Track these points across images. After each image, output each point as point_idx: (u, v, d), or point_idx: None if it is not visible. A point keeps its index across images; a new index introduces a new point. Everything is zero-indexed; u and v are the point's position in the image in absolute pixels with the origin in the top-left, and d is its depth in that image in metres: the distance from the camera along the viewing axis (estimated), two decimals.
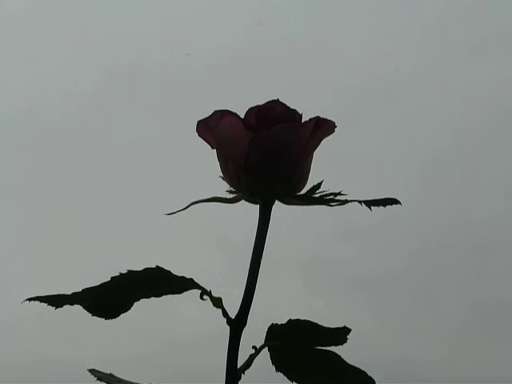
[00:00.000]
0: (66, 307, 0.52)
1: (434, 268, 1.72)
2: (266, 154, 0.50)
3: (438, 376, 1.63)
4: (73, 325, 1.28)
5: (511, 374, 1.55)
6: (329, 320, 0.54)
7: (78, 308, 0.52)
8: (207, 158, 0.53)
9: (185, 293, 0.52)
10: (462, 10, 1.79)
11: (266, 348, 0.53)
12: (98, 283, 0.51)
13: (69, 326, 1.36)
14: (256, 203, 0.52)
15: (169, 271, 0.51)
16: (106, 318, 0.52)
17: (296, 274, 1.69)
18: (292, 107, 0.51)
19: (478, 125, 1.79)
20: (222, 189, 0.52)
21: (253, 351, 0.53)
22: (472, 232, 1.77)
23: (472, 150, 1.80)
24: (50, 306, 0.52)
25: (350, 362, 0.54)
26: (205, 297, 0.51)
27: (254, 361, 0.52)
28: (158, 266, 0.51)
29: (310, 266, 1.68)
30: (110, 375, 0.56)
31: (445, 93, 1.81)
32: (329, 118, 0.51)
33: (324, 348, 0.54)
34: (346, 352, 0.54)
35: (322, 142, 0.52)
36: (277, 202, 0.52)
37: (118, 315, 0.52)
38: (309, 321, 0.53)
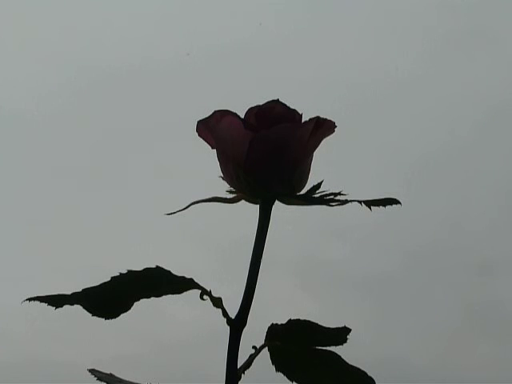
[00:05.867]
0: (66, 307, 0.52)
1: (431, 268, 1.72)
2: (266, 154, 0.50)
3: (434, 376, 1.63)
4: (71, 326, 1.28)
5: (510, 374, 1.55)
6: (325, 320, 0.54)
7: (77, 308, 0.52)
8: (207, 157, 0.53)
9: (185, 293, 0.52)
10: (461, 9, 1.79)
11: (266, 348, 0.53)
12: (98, 283, 0.51)
13: (67, 327, 1.36)
14: (256, 203, 0.52)
15: (169, 271, 0.51)
16: (106, 318, 0.52)
17: (292, 273, 1.69)
18: (292, 107, 0.51)
19: (478, 126, 1.79)
20: (222, 189, 0.52)
21: (253, 351, 0.53)
22: (469, 232, 1.77)
23: (470, 150, 1.80)
24: (49, 306, 0.52)
25: (349, 361, 0.54)
26: (205, 297, 0.51)
27: (254, 361, 0.52)
28: (158, 266, 0.51)
29: (305, 265, 1.68)
30: (110, 375, 0.56)
31: (444, 93, 1.81)
32: (329, 118, 0.51)
33: (324, 348, 0.54)
34: (345, 352, 0.54)
35: (322, 142, 0.52)
36: (277, 202, 0.52)
37: (118, 315, 0.52)
38: (309, 321, 0.53)
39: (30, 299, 0.52)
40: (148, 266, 0.51)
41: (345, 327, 0.54)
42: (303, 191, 0.52)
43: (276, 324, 0.53)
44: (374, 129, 1.76)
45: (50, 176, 1.72)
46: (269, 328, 0.53)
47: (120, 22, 1.81)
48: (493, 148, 1.81)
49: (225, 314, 0.51)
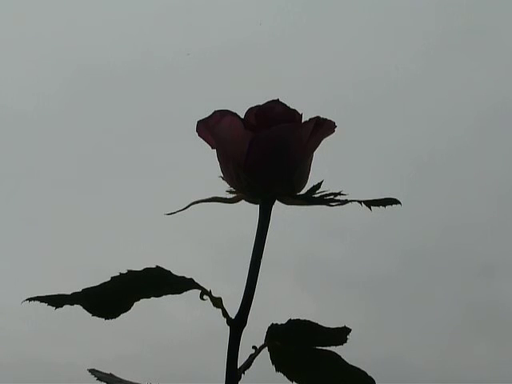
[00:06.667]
0: (66, 307, 0.52)
1: (431, 268, 1.72)
2: (266, 154, 0.50)
3: (434, 376, 1.63)
4: (71, 326, 1.28)
5: (509, 374, 1.55)
6: (325, 320, 0.54)
7: (77, 308, 0.52)
8: (207, 157, 0.53)
9: (185, 293, 0.52)
10: (461, 9, 1.79)
11: (266, 348, 0.53)
12: (98, 283, 0.51)
13: (67, 327, 1.36)
14: (256, 203, 0.52)
15: (169, 271, 0.51)
16: (106, 318, 0.52)
17: (292, 273, 1.69)
18: (292, 107, 0.51)
19: (478, 125, 1.79)
20: (222, 189, 0.52)
21: (253, 351, 0.53)
22: (469, 233, 1.77)
23: (471, 150, 1.80)
24: (49, 306, 0.52)
25: (349, 361, 0.54)
26: (205, 297, 0.51)
27: (254, 361, 0.52)
28: (158, 266, 0.51)
29: (305, 265, 1.68)
30: (110, 375, 0.56)
31: (444, 93, 1.81)
32: (329, 118, 0.51)
33: (324, 348, 0.54)
34: (345, 352, 0.54)
35: (322, 142, 0.52)
36: (277, 201, 0.52)
37: (118, 315, 0.52)
38: (309, 321, 0.53)
39: (29, 299, 0.52)
40: (148, 266, 0.51)
41: (345, 327, 0.54)
42: (303, 191, 0.52)
43: (276, 324, 0.53)
44: (374, 129, 1.76)
45: (49, 176, 1.72)
46: (269, 328, 0.53)
47: (120, 22, 1.81)
48: (493, 148, 1.81)
49: (225, 314, 0.51)
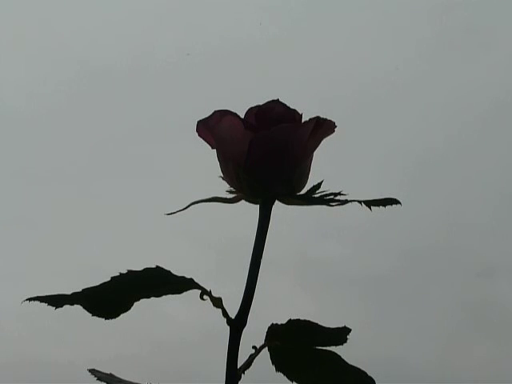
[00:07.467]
0: (66, 307, 0.52)
1: (430, 268, 1.72)
2: (266, 154, 0.50)
3: (434, 376, 1.63)
4: (71, 326, 1.28)
5: (509, 374, 1.55)
6: (325, 320, 0.54)
7: (77, 308, 0.52)
8: (207, 157, 0.53)
9: (185, 293, 0.52)
10: (461, 9, 1.79)
11: (266, 348, 0.53)
12: (97, 283, 0.51)
13: (66, 327, 1.36)
14: (256, 203, 0.52)
15: (169, 271, 0.51)
16: (106, 318, 0.53)
17: (292, 273, 1.69)
18: (292, 107, 0.51)
19: (478, 125, 1.79)
20: (222, 189, 0.52)
21: (253, 351, 0.53)
22: (468, 233, 1.77)
23: (470, 150, 1.80)
24: (49, 306, 0.52)
25: (349, 361, 0.55)
26: (205, 297, 0.51)
27: (254, 361, 0.52)
28: (158, 266, 0.51)
29: (305, 265, 1.68)
30: (110, 375, 0.56)
31: (444, 93, 1.81)
32: (329, 118, 0.51)
33: (324, 348, 0.54)
34: (345, 352, 0.54)
35: (322, 142, 0.52)
36: (277, 202, 0.52)
37: (118, 315, 0.52)
38: (309, 321, 0.53)
39: (29, 299, 0.52)
40: (148, 266, 0.51)
41: (345, 327, 0.54)
42: (303, 191, 0.52)
43: (276, 324, 0.53)
44: (374, 129, 1.76)
45: (49, 176, 1.72)
46: (269, 328, 0.53)
47: (120, 22, 1.81)
48: (492, 148, 1.81)
49: (225, 314, 0.51)
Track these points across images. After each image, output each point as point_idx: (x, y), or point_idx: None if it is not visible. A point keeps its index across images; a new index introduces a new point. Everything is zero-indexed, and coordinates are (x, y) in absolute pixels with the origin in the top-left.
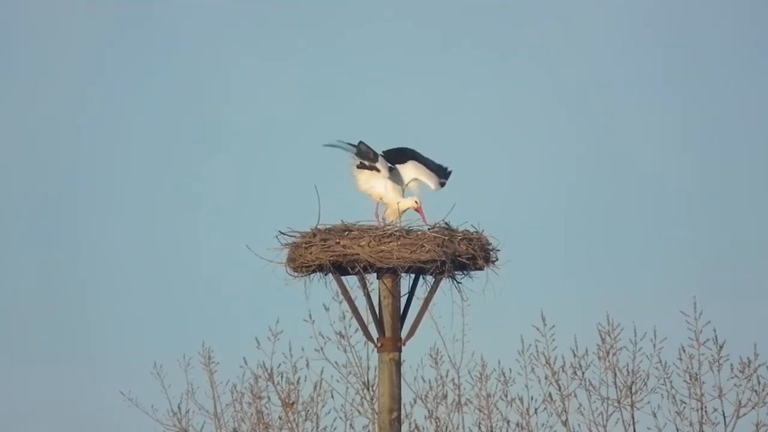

* _The task_:
Output an exact copy of the material, with the pictures removed.

* _Reply_:
Track these points across images. After each image, output each point as point_idx: (u, v, d), or point_idx: None if it is not visible. A point keeps its index across images; a new index introduces a new point. Everything is zero-indexed; u and v are the point's position in the image in absolute pixels with the origin in the top-left, and d is its depth in that image in metres: the distance from the camera along the viewing axis (estimated), two decimals.
[00:00.000]
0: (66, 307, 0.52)
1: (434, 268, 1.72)
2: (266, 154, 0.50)
3: (438, 376, 1.63)
4: (73, 325, 1.28)
5: (511, 374, 1.55)
6: (329, 320, 0.54)
7: (78, 308, 0.52)
8: (207, 158, 0.53)
9: (185, 293, 0.52)
10: (462, 10, 1.79)
11: (266, 348, 0.53)
12: (98, 283, 0.51)
13: (69, 326, 1.36)
14: (256, 203, 0.52)
15: (169, 271, 0.51)
16: (106, 318, 0.52)
17: (296, 274, 1.69)
18: (292, 107, 0.51)
19: (478, 125, 1.79)
20: (222, 189, 0.52)
21: (253, 351, 0.53)
22: (472, 232, 1.77)
23: (472, 150, 1.80)
24: (50, 306, 0.52)
25: (350, 362, 0.54)
26: (205, 297, 0.51)
27: (254, 361, 0.52)
28: (158, 266, 0.51)
29: (310, 266, 1.68)
30: (110, 375, 0.56)
31: (445, 93, 1.81)
32: (329, 118, 0.51)
33: (324, 348, 0.54)
34: (346, 352, 0.54)
35: (322, 142, 0.52)
36: (277, 202, 0.52)
37: (118, 315, 0.52)
38: (309, 321, 0.53)
[00:05.867]
0: (66, 307, 0.52)
1: (431, 268, 1.72)
2: (266, 154, 0.50)
3: (434, 376, 1.63)
4: (71, 326, 1.28)
5: (510, 374, 1.55)
6: (325, 320, 0.54)
7: (77, 308, 0.52)
8: (207, 157, 0.53)
9: (185, 293, 0.52)
10: (461, 9, 1.79)
11: (266, 348, 0.53)
12: (98, 283, 0.51)
13: (67, 327, 1.36)
14: (256, 203, 0.52)
15: (169, 271, 0.51)
16: (106, 318, 0.52)
17: (292, 273, 1.69)
18: (292, 107, 0.51)
19: (478, 126, 1.79)
20: (222, 189, 0.52)
21: (253, 351, 0.53)
22: (469, 232, 1.77)
23: (470, 150, 1.80)
24: (49, 306, 0.52)
25: (349, 361, 0.54)
26: (205, 297, 0.51)
27: (254, 361, 0.52)
28: (158, 266, 0.51)
29: (305, 265, 1.68)
30: (110, 375, 0.56)
31: (444, 93, 1.81)
32: (329, 118, 0.51)
33: (324, 348, 0.54)
34: (345, 352, 0.54)
35: (322, 142, 0.52)
36: (277, 202, 0.52)
37: (118, 315, 0.52)
38: (309, 321, 0.53)
39: (30, 299, 0.52)
40: (148, 266, 0.51)
41: (345, 327, 0.54)
42: (303, 191, 0.52)
43: (276, 324, 0.53)
44: (374, 129, 1.76)
45: (50, 176, 1.72)
46: (269, 328, 0.53)
47: (120, 22, 1.81)
48: (493, 148, 1.81)
49: (225, 314, 0.51)
[00:06.667]
0: (66, 307, 0.52)
1: (431, 268, 1.72)
2: (266, 154, 0.50)
3: (434, 376, 1.63)
4: (71, 326, 1.28)
5: (509, 374, 1.55)
6: (325, 320, 0.54)
7: (77, 308, 0.52)
8: (207, 157, 0.53)
9: (185, 293, 0.52)
10: (461, 9, 1.79)
11: (266, 348, 0.53)
12: (98, 283, 0.51)
13: (67, 327, 1.36)
14: (256, 203, 0.52)
15: (169, 271, 0.51)
16: (106, 318, 0.52)
17: (292, 273, 1.69)
18: (292, 107, 0.51)
19: (478, 125, 1.79)
20: (222, 189, 0.52)
21: (253, 351, 0.53)
22: (469, 233, 1.77)
23: (471, 150, 1.80)
24: (49, 306, 0.52)
25: (349, 361, 0.54)
26: (205, 297, 0.51)
27: (254, 361, 0.52)
28: (158, 266, 0.51)
29: (305, 265, 1.68)
30: (110, 375, 0.56)
31: (444, 93, 1.81)
32: (329, 118, 0.51)
33: (324, 348, 0.54)
34: (345, 352, 0.54)
35: (322, 142, 0.52)
36: (277, 201, 0.52)
37: (118, 315, 0.52)
38: (309, 321, 0.53)
39: (29, 299, 0.52)
40: (148, 266, 0.51)
41: (345, 327, 0.54)
42: (303, 191, 0.52)
43: (276, 324, 0.53)
44: (374, 129, 1.76)
45: (49, 176, 1.72)
46: (269, 328, 0.53)
47: (120, 22, 1.81)
48: (493, 148, 1.81)
49: (225, 314, 0.51)
[00:07.467]
0: (66, 307, 0.52)
1: (430, 268, 1.72)
2: (266, 154, 0.50)
3: (434, 376, 1.63)
4: (71, 326, 1.28)
5: (509, 374, 1.55)
6: (325, 320, 0.54)
7: (77, 308, 0.52)
8: (207, 157, 0.53)
9: (185, 293, 0.52)
10: (461, 9, 1.79)
11: (266, 348, 0.53)
12: (97, 283, 0.51)
13: (66, 327, 1.36)
14: (256, 203, 0.52)
15: (169, 271, 0.51)
16: (106, 318, 0.53)
17: (292, 273, 1.69)
18: (292, 107, 0.51)
19: (478, 125, 1.79)
20: (222, 189, 0.52)
21: (253, 351, 0.53)
22: (468, 233, 1.77)
23: (470, 150, 1.80)
24: (49, 306, 0.52)
25: (349, 361, 0.55)
26: (205, 297, 0.51)
27: (254, 361, 0.52)
28: (158, 266, 0.51)
29: (305, 265, 1.68)
30: (110, 375, 0.56)
31: (444, 93, 1.81)
32: (329, 118, 0.51)
33: (324, 348, 0.54)
34: (345, 352, 0.54)
35: (322, 142, 0.52)
36: (277, 202, 0.52)
37: (118, 315, 0.52)
38: (309, 321, 0.53)
39: (29, 299, 0.52)
40: (148, 266, 0.51)
41: (345, 327, 0.54)
42: (303, 191, 0.52)
43: (276, 324, 0.53)
44: (374, 129, 1.76)
45: (49, 176, 1.72)
46: (269, 328, 0.53)
47: (120, 22, 1.81)
48: (492, 148, 1.81)
49: (225, 314, 0.51)
Track these points across images. After each image, output each point as point_idx: (x, y), or point_idx: None if it is not visible. A point keeps its index across images; a new index introduces a new point. Everything is zero-indexed, and coordinates are (x, y) in absolute pixels with the origin in the top-left.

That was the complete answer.